Un désir de s'engager que ne partage plus son voisin, Loic, qui travaille dans une station de lavage automobile. En un an, ce père divorcé a perdu ce qui lui restait d'envie de voter. "Regardez les Premiers ministres qui se sont enchaînés, c'est du n'importe quoi !, déplore Loïc. Un Premier ministre ne peut pas faire son travail en si peu de temps, c'était trop court. Comment ça se fait qu'ils n'arrivent pas à s'entendre ? Que ce soit de droite ou de gauche, il y a des réalités, on ne peut pas passer outre. Moi, je vis ici et j'y suis un peu contraint, mais je m'aperçois qu'en fait la population, elle est très riche et elle est très respectueuse. Il y a des choses qui ne vont pas, c'est sûr, mais ce n'est pas parce qu'ils sont étrangers, ça n'a rien à voir." Il aimerait un climat beaucoup plus apaisé : "Mais il faut aller vers les gens, il faut discuter avec eux, il faut connaître leurs attentes. Il y a des solutions, mais ce n'est pas les extrêmes, ça c'est sûr."

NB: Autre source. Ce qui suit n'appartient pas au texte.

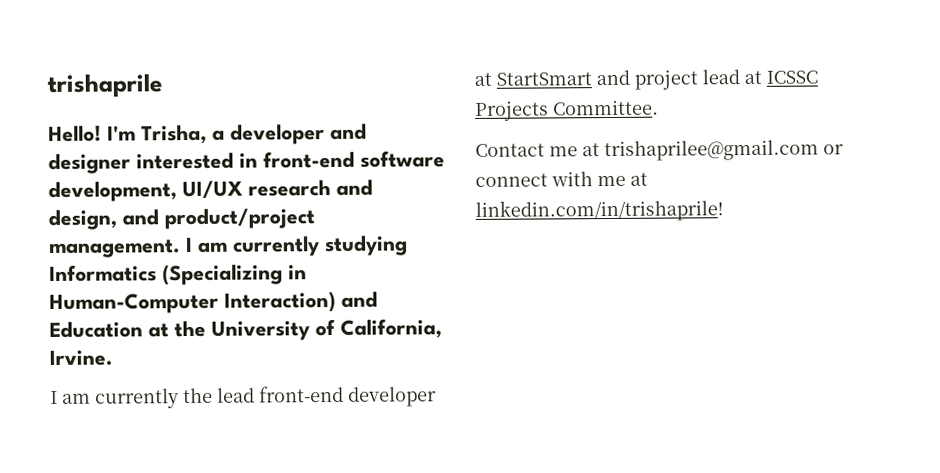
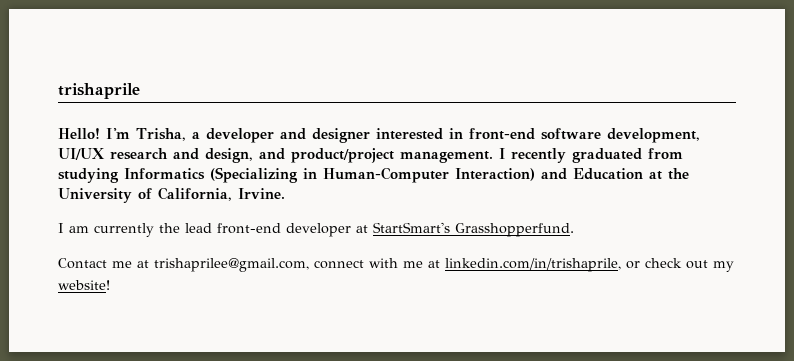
[198,236,320,257] am currently -> [511,148,683,163] recently graduated from
[496,69,818,90] [475,99,659,121] StartSmart and project lead at ICSSC Projects Committee. -> [373,222,574,237] StartSmart's Grasshopperfund.
[604,139,844,162] trishaprilee@gmail.com or -> [154,258,309,272] trishaprilee@gmail.com,
[475,199,724,222] linkedin.com/in/trishaprile! -> [445,258,734,272] [58,280,110,290] linkedin.com/in/trishaprile, or check out my website!

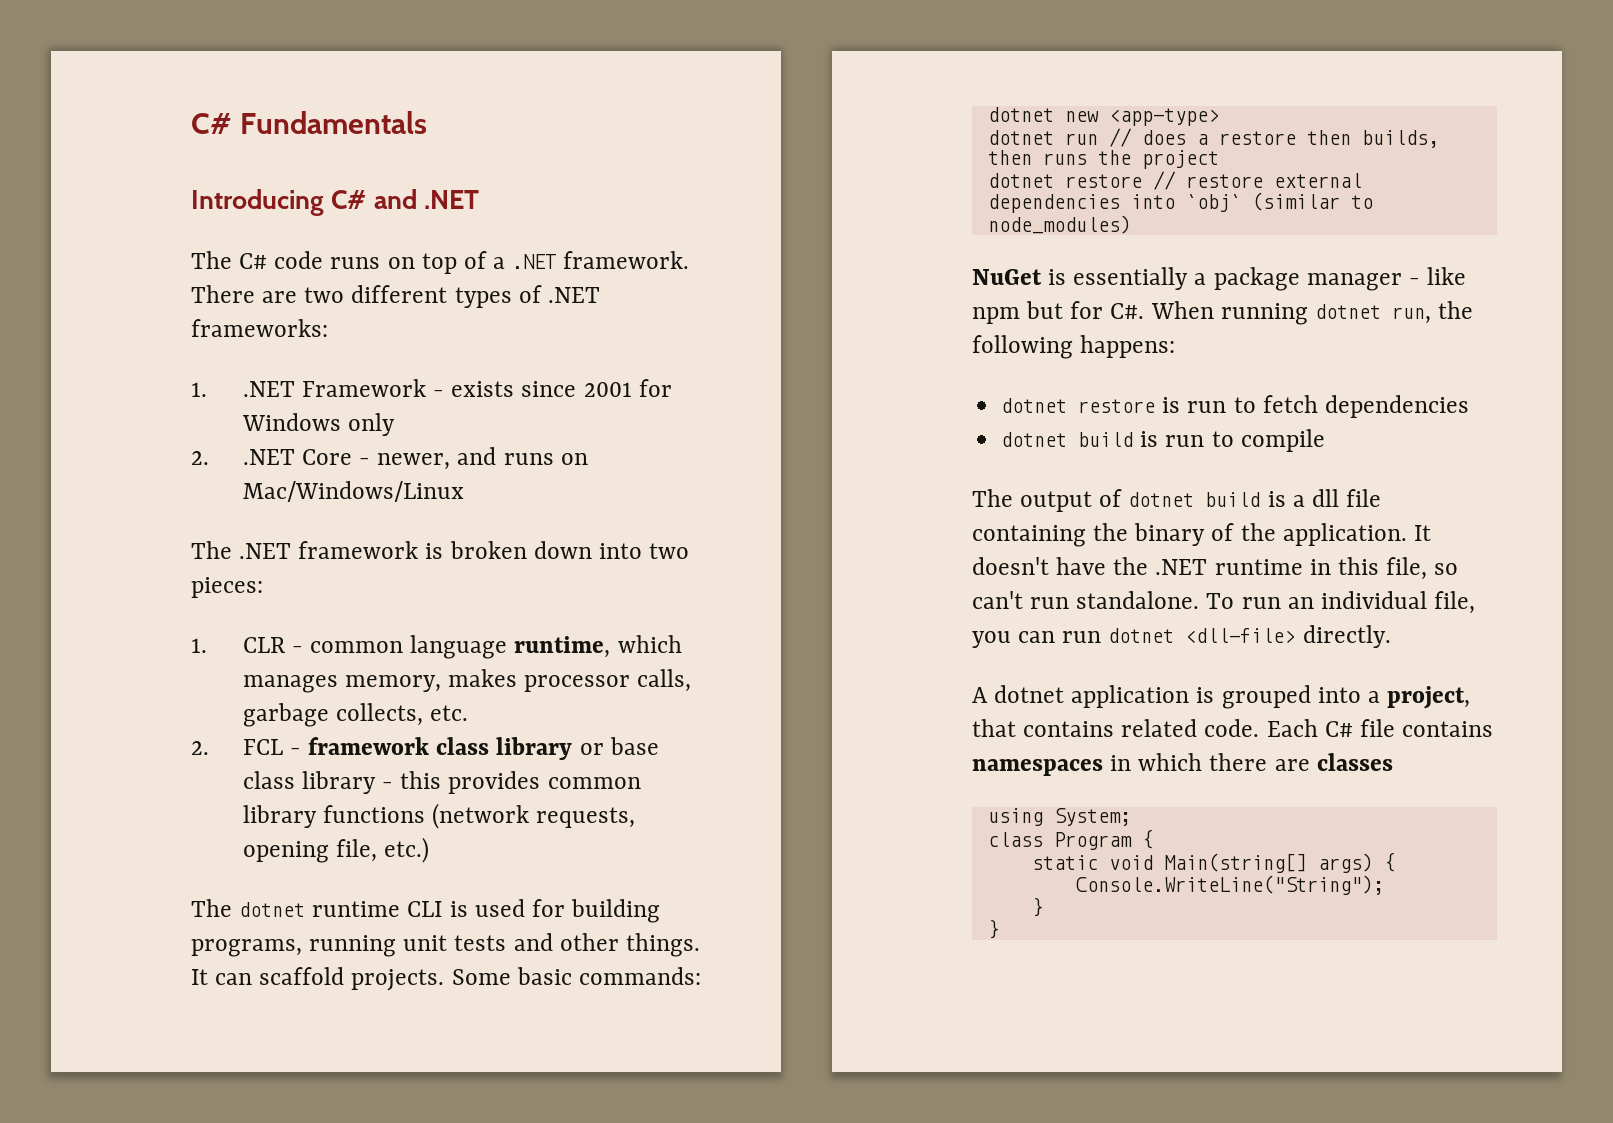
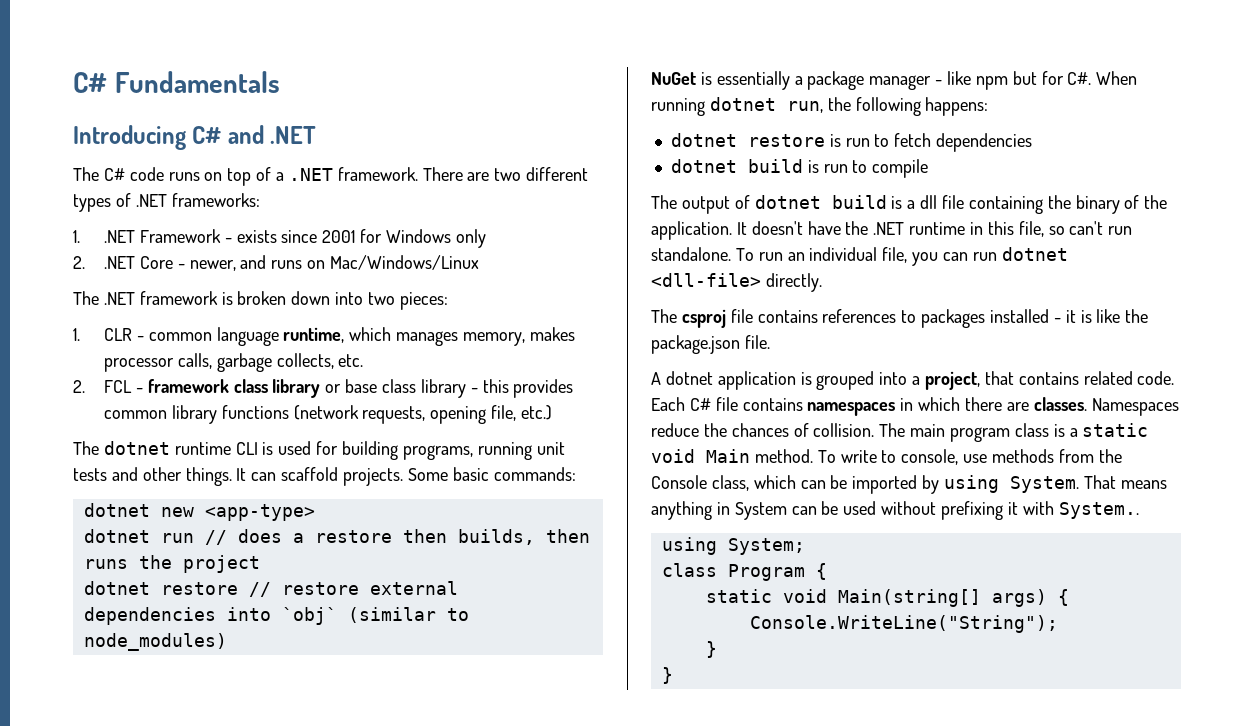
(1391, 636) none -> [651,309,1149,328] [651,335,770,354] // The csproj file contains references to packages installed - it is like the package.json file.
[1316,753,1393,771] classes -> [1033,397,1179,416] [651,423,1149,442] [651,449,1122,465] [651,475,1167,494] [651,501,1139,520] classes. Namespaces reduce the chances of collision. The main program class is a static void Main method. To write to console, use methods from the Console class, which can be imported by using System. That means anything in System can be used without prefixing it with System..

Dans cette circonscription, 28% des électeurs ont toutefois fait le choix du Rassemblement national au premier tour surtout en zone rurale. Nous allons à Mareau-aux-Prés, à 20 minutes d'Orléans, où résident 1 700 habitants. Clément sort de la mairie, d'où il vient de se pacser. Comme quatre électeurs sur dix, il a voté RN aux deux tours et il n'a toujours pas digéré le barrage républicain.

"Ce n'est pas normal. C'est un peu comme de la triche. Je suis frustré forcément, parce qu'on aimerait que ça change et au final, ça ne change pas et en fait, ça ne changera jamais."

Le jeune militaire attend donc sans conviction les prochaines élections et pareil pour Michel, 30 ans, manutentionnaire chez Amazon. "Aux présidentielles, j'avais voté justement pour Marine Le Pen., explique le militaire. Pourquoi ne pas essayer ? Toute façon ça ne pourrait pas être pire. Mais en soi, j'ai l'impression que peu importe pour qui on vote, ça ne changera pas."

Des gens, notamment les militants, continuent d'y croient encore un peu. Dans le centre-ville d'Orléans, on retrouve ceux qui n'ont pas le rôle le plus facile : des macronistes. "Notre travail de militant, c'est d'être sur le terrain, c'est d'écouter les gens, explique une militante. Une bonne idée, ce n'est pas si elle est de droite ou de gauche." "Est-ce que les municipales ne peuvent pas permettre aussi d'amener un progrès là-dessus ?, s'interroge un autre militant. Il y aura fatalement en pleine ville importante, des coalitions qui vont se mettre en place. On peut espérer se retrouver avec des élus qui vont propager la bonne parole et puis, plus tard, à l'Assemblée nationale, défendre ça."

Un espoir que les municipales donnent un coup de fouet à la vie politique parce qu'on y parle du quotidien des Français. Une envie de calme et de stabilité : en deux jours dans cette circonscription du Loiret, nous avons entendu personne demander une nouvelle dissolution.